Text excerpt:
The New Zealand troops went as volunteers and had to buy their own kit and quickly gained a reputation as effective 'rough riders' and 'troopers' - 'rugged, enterprising and ready to throw away the rule book' (292) - in an emerging tradition of amateur soldiering in the increasingly guerrilla war with the Boers.
Jingoism and intolerance of dissent ran high in New Zealand and the war and its celebration provided a strong unifying theme of nascent Kiwi nationalism in remote and sparsely settled areas
(290).
The NZ Expeditionary Force
On August 4, 1914 the British Empire declared war on the Central Powers. New Zealand legislators immediately responded with the offer of an Expeditionary Force on 5th August. This was
accepted seven days later. The main body of the NZEF sailed from Wellington on 16th October under the belief they would be fighting on the Western Front. The NZEF included a 439-strong Maori
contingent (296).
But the entry of the Ottoman Empire into the war changed that and after training in Egypt with the Australian force the Australian and New Zealand Army Corps were formed. There was a fabulous fracas in Cairo - the Battle of the Waza on good Friday 1915 over adulterated alcohol, high prices and the isolation of troop with VD in special compounds (296-7) before the troops were shipped to Lemnos and from there to Gallipoli in the Dardanelles.
Gallipoli
The landing was a disaster and one in five of the 3,000 NZ troops landed on the first day - 25th April - became casualties. A terrible stalemate began with the ANZAC troops pinned down in a small
bay or on the precipitous slopes and cliffs surrounding it. Heat; dust, flies, dysentery and superior Turkish firepower and then the intense cold of winter forced an evacuation in mid-December
1915.
The Anzacs were not alone in the slaughter. Over 400,000 British and 79,000 French troops were committed to the campaign and half of these became casualties. Amongst the New Zealand contingent
the casualty rate reached a staggering 88 per cent and of the 8,450 men committed 2,721 died.

Information provided:
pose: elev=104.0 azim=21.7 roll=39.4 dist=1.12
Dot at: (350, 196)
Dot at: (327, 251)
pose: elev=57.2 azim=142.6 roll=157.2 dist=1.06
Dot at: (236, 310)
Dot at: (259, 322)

==

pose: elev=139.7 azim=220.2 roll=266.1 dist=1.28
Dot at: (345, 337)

Given instruction:
Continue the excerpt on New Zealand troops in the Boer War and at Gallipoli, starting right after its last sentence.

Answer:
The defeat at Gallipoli and the posting of long lists of the dead in New Zealand and Australia created a trauma that transformed Galipoli into a 'sacred' experience (300). For the next three generations Anzac Day became 'the focal point of national mourning for all wars, and for the expression of patriotism' (300.)
New Zealand's losses continued as new contingents were sent to the Western Front and the Middle East. New Zealand's contribution was massive and in proportion only second to that of
Britain. 20 per cent of eligible manpower was recruited, 100,000 of a population of 1 million were sent overseas, and 18,166 were killed and more than 41,000 injured.(303) Nearly all the fallen were buried
overseas and a third
of those who were killed have no known grave.
Walking around the film set and actors outside the Auckland War Memorial Museum (as it is called) I was struck by the youth and innocence of the 'soldiers' - they were little more than boys in
ill-fitting uniforms and felt hats. And the bayonette dummies were a cold reminder of the harsh terrors of the First World War on a balmy Auckland day.
The Museum is a great place and I was really there for the Maori and Polynesian sections. But after scampering around taking as many photographs as I could I rushed upstairs to look at the other
sections. On the top floor and absolutely alone I stumbled into the long hall of the war memorial, with its muted light, flags and engraved marble slabs with the names of the fallen. It was
hugely impressive, almost as if I had wandered into a private and hallowed room of grief (which of course it is but in a more public way).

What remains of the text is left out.